Berdasarkan ukuran ini maka mereka yang hidup dibawah garis
kemiskinan memiliki cirri-ciri sebagai berikut :
1. Tidak memiliki factor-faktor produksi sendiri seperti
tanah, modal, ketrampilan. DLL
2. Tidak memiliki kemungkinan untuk memperoleh asset
produksi dengan kekuatan sendiri, seperti untuk memperoleh tanah garapan ataua
modal usaha
3. Tingkat
pendidikan mereka rendah, tidak sampai taman SD
4. Kebanyakan
tinggal di desa sebagai pekerja bebas
5. Banyak yang
hidup di kota berusia muda, dan tidak mempunyai ketrampilan.
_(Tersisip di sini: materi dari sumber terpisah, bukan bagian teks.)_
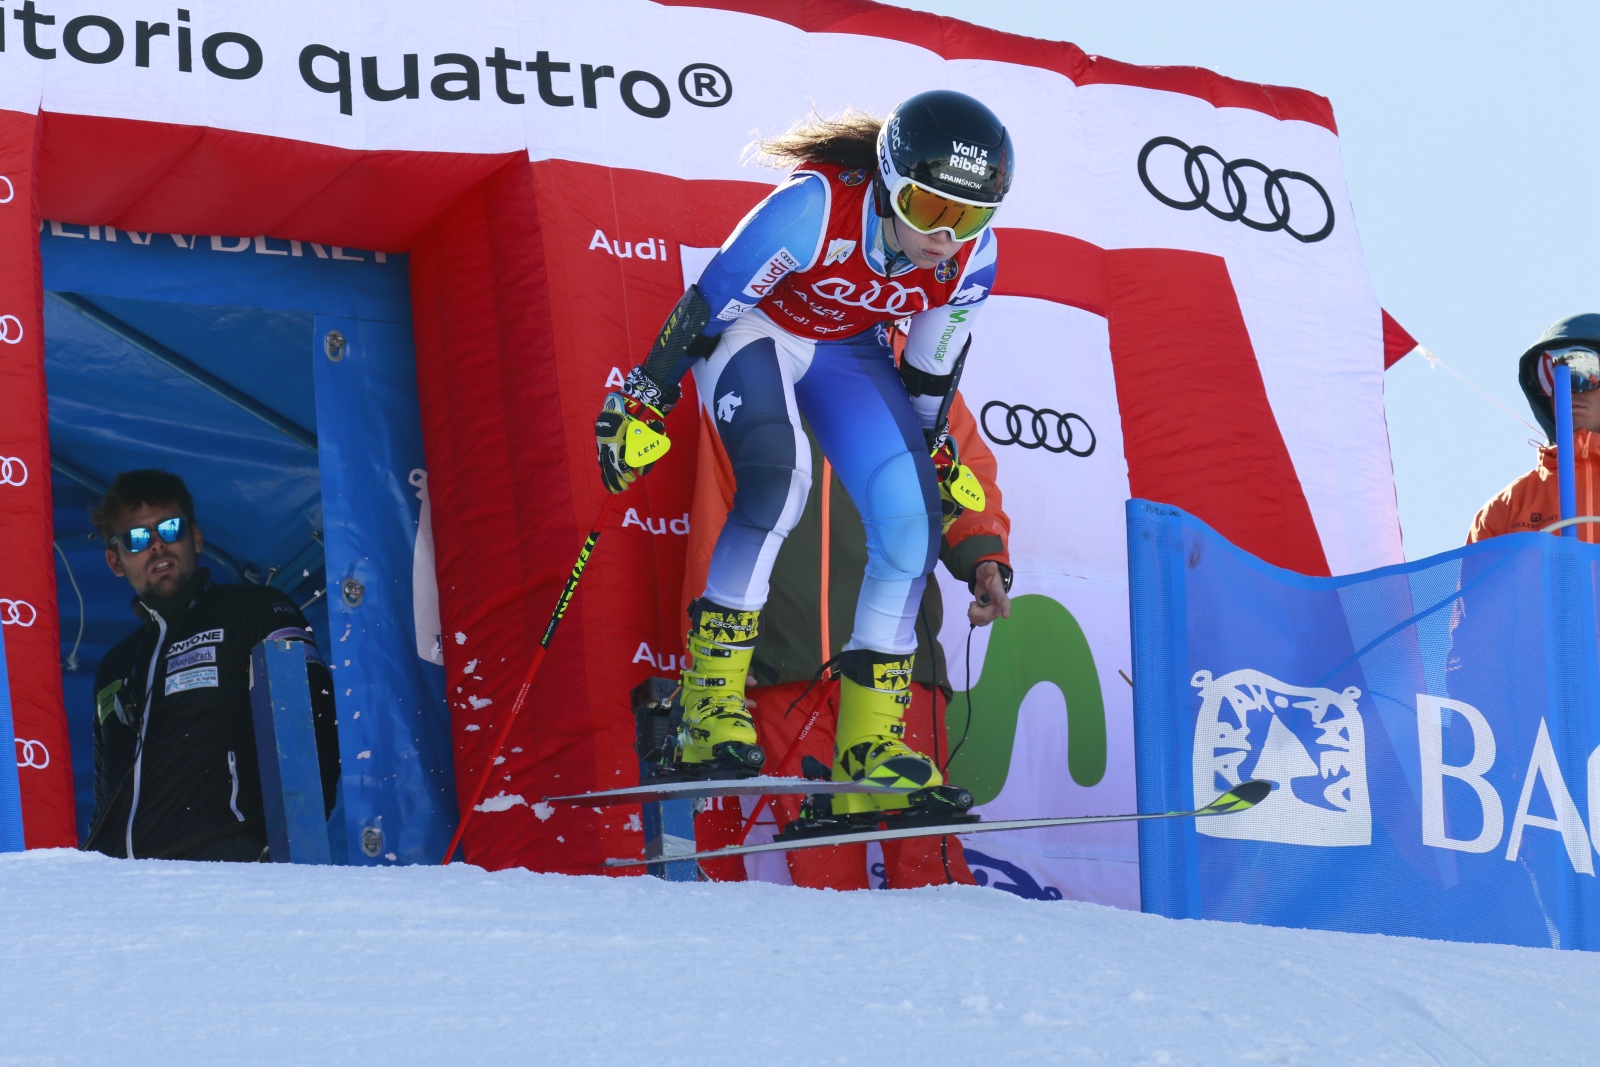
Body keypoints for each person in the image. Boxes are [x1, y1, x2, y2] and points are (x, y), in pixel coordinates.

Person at [595, 90, 1013, 813]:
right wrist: (641, 399)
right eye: (928, 208)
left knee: (910, 523)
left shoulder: (972, 260)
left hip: (846, 351)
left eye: (968, 215)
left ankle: (872, 741)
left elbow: (930, 373)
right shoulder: (812, 207)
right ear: (887, 180)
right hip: (756, 329)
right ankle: (707, 709)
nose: (945, 236)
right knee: (779, 482)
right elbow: (711, 303)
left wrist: (932, 454)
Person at [84, 470, 340, 861]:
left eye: (171, 528)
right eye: (136, 538)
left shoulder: (254, 610)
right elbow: (107, 794)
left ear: (196, 538)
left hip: (230, 874)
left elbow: (313, 730)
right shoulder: (115, 665)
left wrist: (286, 856)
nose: (156, 545)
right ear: (115, 561)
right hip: (127, 890)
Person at [1469, 314, 1600, 544]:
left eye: (1584, 370)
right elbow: (1478, 580)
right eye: (1549, 375)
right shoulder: (1504, 511)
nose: (1567, 388)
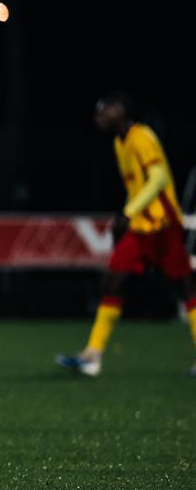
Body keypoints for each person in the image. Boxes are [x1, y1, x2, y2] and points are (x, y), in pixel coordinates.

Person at [56, 92, 196, 377]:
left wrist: (128, 212)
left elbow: (158, 180)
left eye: (103, 110)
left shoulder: (141, 136)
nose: (99, 116)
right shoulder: (120, 143)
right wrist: (127, 216)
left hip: (163, 227)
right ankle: (92, 356)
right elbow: (137, 186)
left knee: (186, 289)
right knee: (112, 282)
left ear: (120, 111)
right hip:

Kemiskinan menurut orang lapangan (umum) dapat dikatagorikan
kedalam tiga unsur :
1. Kemiskinan
yang disebabkan handicap badaniah ataupun mental seseorang
2. Kemiskinan
yang disebabkan oleh bencana alam
3. Kemiskinan buatan. Yang relevan dalam hal ini adalah kemiskinan
buatan, buatan manusia terhadap manusia pula yang disebut kemiskinan
structural. Itulah kemiskinan yang timbul oleh dan dari struktur-struktur buatan manusia, baik struktur ekonomi,
politik, sosial maupun cultural. Selaindisebabkan oleh hal-hal tersebut, juga
dimanfaatkan oleh sikap “penenangan” atau “nrimo”, memandang kemiskinan sebagai
nasib, malahan sebagai takdir Tuhan. Kemiskinan menjadi suatu kebudayaan atau
subkultur, yang mempunya struktur dan way of life yang telah turun temurun melalui
jalur keluarga. Kemiskinan (yagn membudaya) itu disebabkan oleh dan selama
proses perubahan sosial secara fundamental, seperti transisi dari feodalisme ke
kapitalisme, perubahan teknologi yang cepat, kolonialisme, dsb.obatnya tidak
lain adalah revolusi yang sama radikal dan meluasnya.